There’s an age old social science theory that provided the basis for inspiring Fairchild’s interest in studying these factors: Gordon Allport’s Intergroup Contact Hypothesis, developed and presented in his book The Nature of Prejudice (1954). Allport’s proposition was that an ingroup member’s level of prejudice toward outgroup members is inversely correlated with the degree of contact that someone has with that group (i.e., white people will have lower prejudice if they have more contact with Black people of similar social status). Increased opportunities for interaction would allow individuals to test their stereotypes, and over time they would find their stereotypes hollow. Fairchild saw echoes in the arguments made around that same time (mid-1950s) by the Brown vs. Board of Education plaintiffs regarding educational segregation. Enforced and rigid barriers to intergroup relations, they argued, were demonstrably damaging to Black children. Continued segregation would sustain existing negative prejudices and stall the social progress of Black children. This contributes to what Fairchild terms “inequality without bias.”

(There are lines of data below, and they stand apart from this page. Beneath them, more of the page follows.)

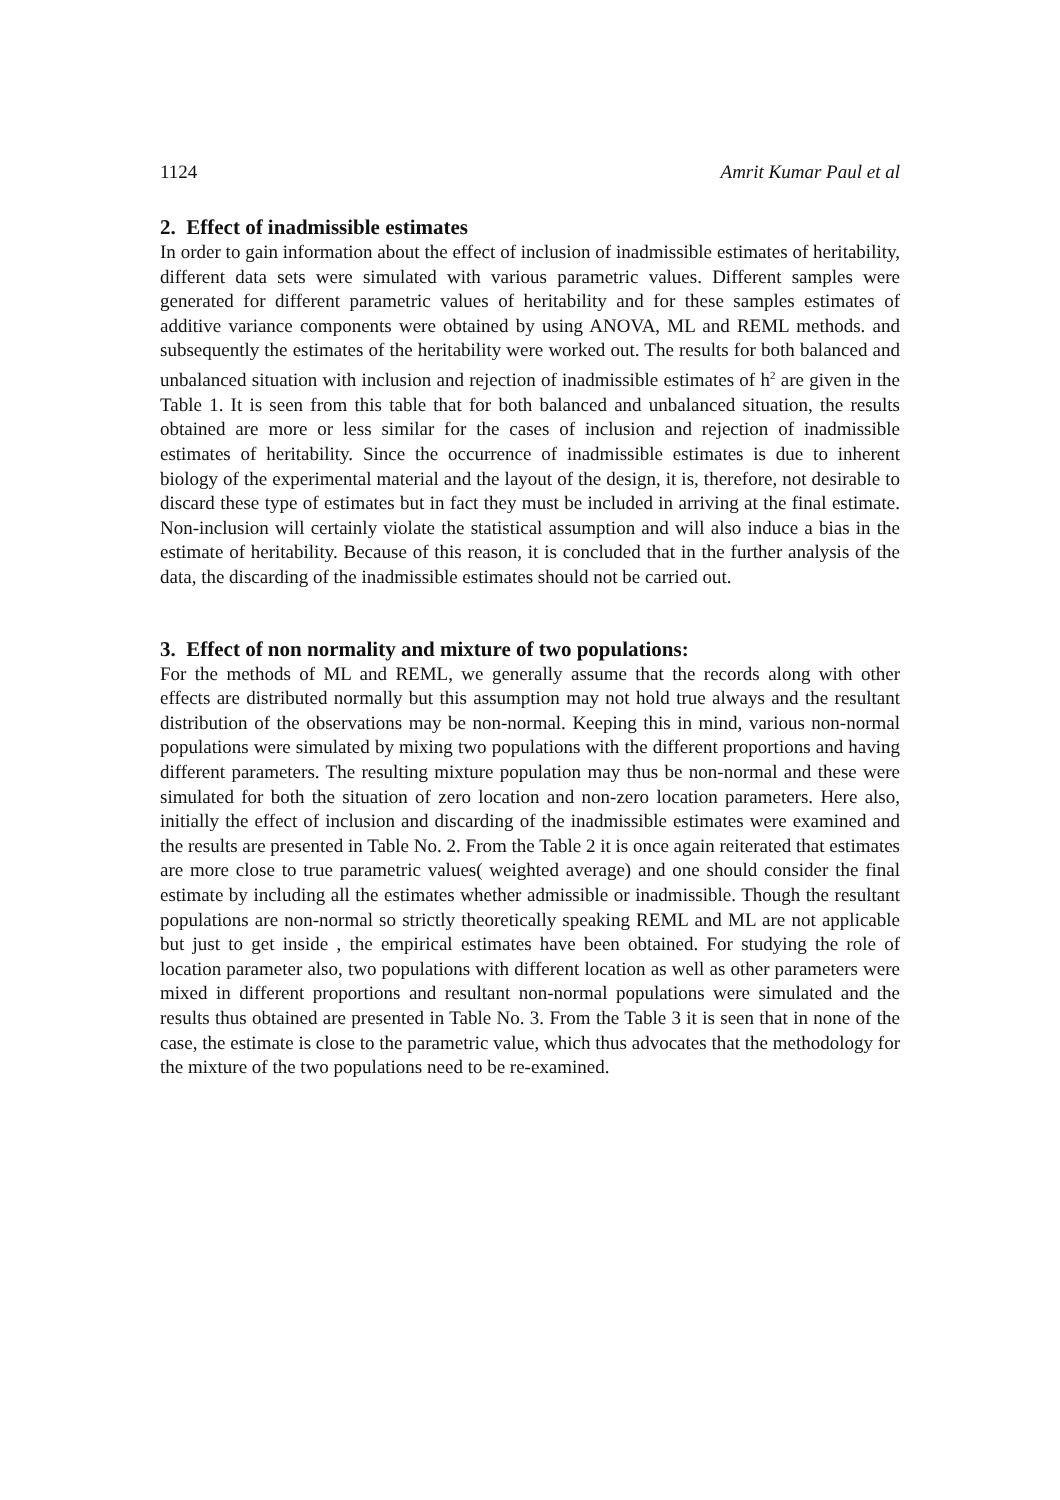1124 Amrit Kumar Paul et al
2. Effect of inadmissible estimates
In order to gain information about the effect of inclusion of inadmissible estimates of heritability, different data sets were simulated with various parametric values. Different samples were generated for different parametric values of heritability and for these samples estimates of additive variance components were obtained by using ANOVA, ML and REML methods. and subsequently the estimates of the heritability were worked out. The results for both balanced and unbalanced situation with inclusion and rejection of inadmissible estimates of h<sup>2</sup> are given in the Table 1. It is seen from this table that for both balanced and unbalanced situation, the results obtained are more or less similar for the cases of inclusion and rejection of inadmissible estimates of heritability. Since the occurrence of inadmissible estimates is due to inherent biology of the experimental material and the layout of the design, it is, therefore, not desirable to discard these type of estimates but in fact they must be included in arriving at the final estimate. Non-inclusion will certainly violate the statistical assumption and will also induce a bias in the estimate of heritability. Because of this reason, it is concluded that in the further analysis of the data, the discarding of the inadmissible estimates should not be carried out.
3. Effect of non normality and mixture of two populations:
For the methods of ML and REML, we generally assume that the records along with other effects are distributed normally but this assumption may not hold true always and the resultant distribution of the observations may be non-normal. Keeping this in mind, various non-normal populations were simulated by mixing two populations with the different proportions and having different parameters. The resulting mixture population may thus be non-normal and these were simulated for both the situation of zero location and non-zero location parameters. Here also, initially the effect of inclusion and discarding of the inadmissible estimates were examined and the results are presented in Table No. 2. From the Table 2 it is once again reiterated that estimates are more close to true parametric values( weighted average) and one should consider the final estimate by including all the estimates whether admissible or inadmissible. Though the resultant populations are non-normal so strictly theoretically speaking REML and ML are not applicable but just to get inside , the empirical estimates have been obtained. For studying the role of location parameter also, two populations with different location as well as other parameters were mixed in different proportions and resultant non-normal populations were simulated and the results thus obtained are presented in Table No. 3. From the Table 3 it is seen that in none of the case, the estimate is close to the parametric value, which thus advocates that the methodology for the mixture of the two populations need to be re-examined.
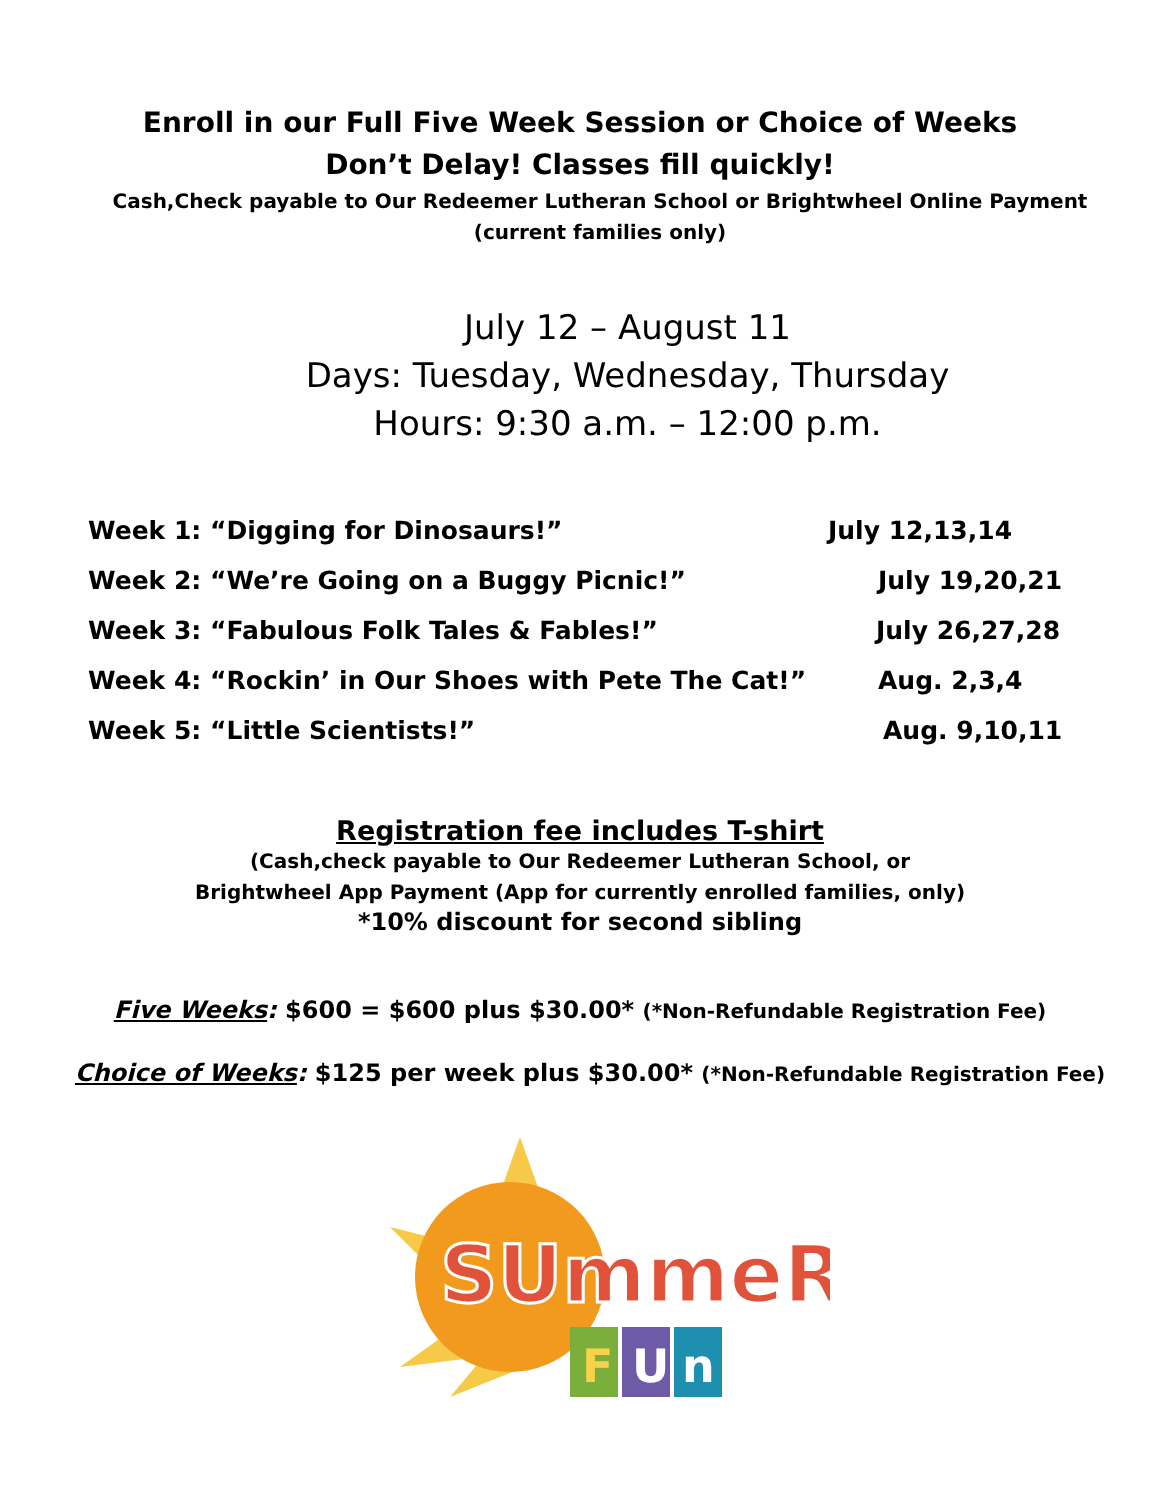Enroll in our Full Five Week Session or Choice of Weeks
Don’t Delay! Classes fill quickly!
Cash,Check payable to Our Redeemer Lutheran School or Brightwheel Online Payment
(current families only)
July 12 – August 11
Days: Tuesday, Wednesday, Thursday
Hours: 9:30 a.m. – 12:00 p.m.
| Week 1: “Digging for Dinosaurs!” | July 12,13,14 |
| Week 2: “We’re Going on a Buggy Picnic!” | July 19,20,21 |
| Week 3: “Fabulous Folk Tales & Fables!” | July 26,27,28 |
| Week 4: “Rockin’ in Our Shoes with Pete The Cat!” | Aug. 2,3,4 |
| Week 5: “Little Scientists!” | Aug. 9,10,11 |
Registration fee includes T-shirt
(Cash,check payable to Our Redeemer Lutheran School, or
Brightwheel App Payment (App for currently enrolled families, only)
*10% discount for second sibling
Five Weeks: $600 = $600 plus $30.00* (*Non-Refundable Registration Fee)
Choice of Weeks: $125 per week plus $30.00* (*Non-Refundable Registration Fee)
SUmmeR
F
U
n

So, what can we do about segregation? Studies show that in contemporary America, relatively few would suggest it is a social “good.” In the past, we’ve taken the approach that government policy should address these matters. Perhaps we’ve learned that those efforts are necessary and yet insufficient. How are we willing to address the space between us in our own lives? If we agree that segregation exacerbates stereotypes, creates social distance, and even diminishes the income and life expectancy of others, how can we rectify it? What personal steps can we take to integrate our neighborhoods, schools and workplaces? And yes, even our personal lives? Fairchild argues that without intentional efforts, we cannot expect these conditions to change — and we should anticipate future social unrest.
- 1. Gary Orfield and Chungmei Lee, “Brown at 50: King’s Dream or Plessy’s Nightmare?” (report, The Civil Rights Project at Harvard University, 2004).
- 2. Donald Tomaskovic-Devey, Catherine Zimmer, Kevin Stainback, Corre Robinson, Tiffany Taylor and Tricia McTague, “Documenting Desegregation: Segregation in American Workplaces by Race, Ethnicity and Sex, 1966–2003,” American Sociological Review 71, No. 4 (2006): 565–588.
- 3. D.M. Cutler, E.L. Glaeser and J.L. Vigdor, “The Rise and Decline of the American Ghetto,” Journal of Political Economy 107, No. 3 (1999): 455–506.
- 4. D.S. Massey and N.A. Denton, American Apartheid: Segregation and the Making of the Underclass (Cambridge, MA: Harvard University Press, 1993).